Man Who MIstook His Wife for a Hat
Actually his brother looks much younger than his age, and has the sort of face and build that change little with the years. These are true meetings, Jimmie's only connection of past and present, yet they do nothing to provide any sense of history or continuity. If anything they emphasise-at least to his brother, and to others who see them together-that Jimmie still lives, is fossilised, in the past.
       All of us, at first, had high hopes of helping Jimmie-he was so personable, so likable, so quick and intelligent, it was difficult to believe that he might be beyond help. But none of us had ever encountered, even imagined, such a power of amnesia, the possibility of a pit into which everything, every experience, every event, would fathomlessly drop, a bottomless memory-hole that would engulf the whole world.

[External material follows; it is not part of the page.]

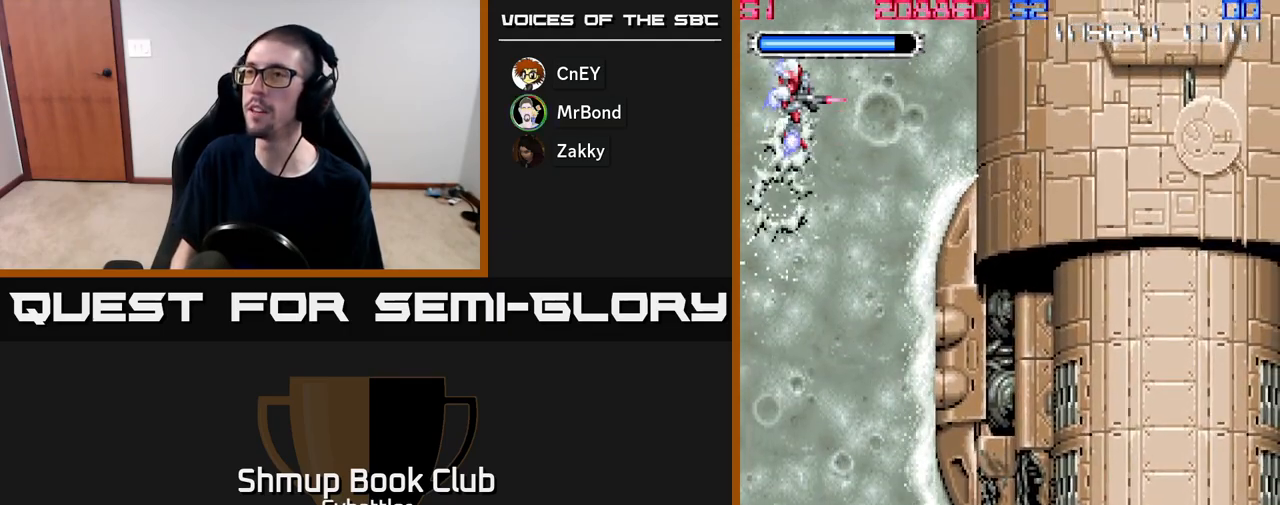
{"buttons": [], "right_stick": "center", "events": [[300, "DPAD_DOWN", "down"], [450, "DPAD_DOWN", "up"]]}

       I suggested, when I first saw him, that he should keep a diary, and be encouraged to keep notes every day of his experiences, his feelings, thoughts, memories, reflections. These attempts were foiled, at first, by his continually losing the diary: it had to be attached to him-somehow. But this too failed to work: he dutifully kept a brief daily notebook but could not recognise his earlier entries in it. He does recognise his own writing, and style, and is always astounded to find that he wrote something the day before.
       Astounded-and indifferent-for he was a man who, in effect, had no 'day before'. His entries remained unconnected and un-connecting and had no power to provide any sense of time or continuity. Moreover, they were trivial-'Eggs for breakfast', 'Watched ballgame on TV-and never touched the depths. But were there depths in this unmemoried man, depths of an abiding feeling and thinking, or had he been reduced to a sort of Humean drivel, a mere succession of unrelated impressions and events?
       Jimmie both was and wasn't aware of this deep, tragic loss in himself, loss of himself. (If a man has lost a leg or an eye, he knows he has lost a leg or an eye; but if he has lost a self-
       himself-he cannot know it, because he is no longer there to know it.) Therefore I could not question him intellectually about such matters.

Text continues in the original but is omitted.